# West Coast Timeshares



## MuranoJo (Aug 13, 2016)

Some time ago, a few of the major forum names were changed (for the better I might add).  However, why was 'Western Timeshares' changed to 'West Coast Timeshares?'  

Idaho and NV as well as many OR, WA, CA timeshares are not on the West Coast.  Guess you could say the same thing about the 'East Coast Timeshares' name.


----------



## MuranoJo (Aug 18, 2016)

I think you make a great point.  
Thanks for your suggestion.


----------



## MuranoJo (Dec 29, 2016)

Just thought I'd bring this up again, though I never got a response the first time I posted--I know, it's not a biggie in the scheme of things.
But tonight I saw an example of how this can be confusing as 'West Coast Timeshares' is not an appropriate name for 'Western Timeshares.'  Any chance we can get that changed for clarification?


----------



## Passepartout (Dec 29, 2016)

I like 'Western U.S. Resorts' but in the overall scheme of things, this is small potatoes.


----------



## T_R_Oglodyte (Dec 29, 2016)

Passepartout said:


> I like 'Western U.S. Resorts' but in the overall scheme of things, this is small potatoes.

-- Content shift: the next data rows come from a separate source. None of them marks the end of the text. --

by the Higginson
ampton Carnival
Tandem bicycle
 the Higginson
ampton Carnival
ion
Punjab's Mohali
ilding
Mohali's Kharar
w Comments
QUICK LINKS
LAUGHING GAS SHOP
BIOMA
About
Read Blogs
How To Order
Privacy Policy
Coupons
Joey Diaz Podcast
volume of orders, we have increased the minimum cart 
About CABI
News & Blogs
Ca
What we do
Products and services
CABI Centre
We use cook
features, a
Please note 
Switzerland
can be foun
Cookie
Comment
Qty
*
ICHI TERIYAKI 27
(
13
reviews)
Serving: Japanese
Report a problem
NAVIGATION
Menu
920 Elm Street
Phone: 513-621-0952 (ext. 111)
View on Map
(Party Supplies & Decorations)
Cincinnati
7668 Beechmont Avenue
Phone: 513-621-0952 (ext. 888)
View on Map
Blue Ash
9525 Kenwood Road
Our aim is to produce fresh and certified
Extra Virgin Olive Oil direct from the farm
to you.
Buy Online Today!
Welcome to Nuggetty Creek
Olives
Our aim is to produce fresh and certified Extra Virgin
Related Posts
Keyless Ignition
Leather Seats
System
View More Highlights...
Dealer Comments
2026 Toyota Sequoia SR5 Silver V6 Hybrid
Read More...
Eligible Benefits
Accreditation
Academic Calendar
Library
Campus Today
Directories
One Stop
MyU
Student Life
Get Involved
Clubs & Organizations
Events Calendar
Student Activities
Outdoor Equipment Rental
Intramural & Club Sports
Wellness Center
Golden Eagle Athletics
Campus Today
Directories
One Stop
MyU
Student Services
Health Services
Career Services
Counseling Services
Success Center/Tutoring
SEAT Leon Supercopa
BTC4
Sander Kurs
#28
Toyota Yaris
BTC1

In the Western US (but not West Coast) state of Idaho, potatoes are not a small thing.


----------



## TUGBrian (Dec 29, 2016)

we've tried it both ways, and either way some folks want it the other way =)


----------



## MuranoJo (Dec 30, 2016)

Thanks for listening, Brian.  I know it's tough trying to please everyone...especially those pesky Western States people!


----------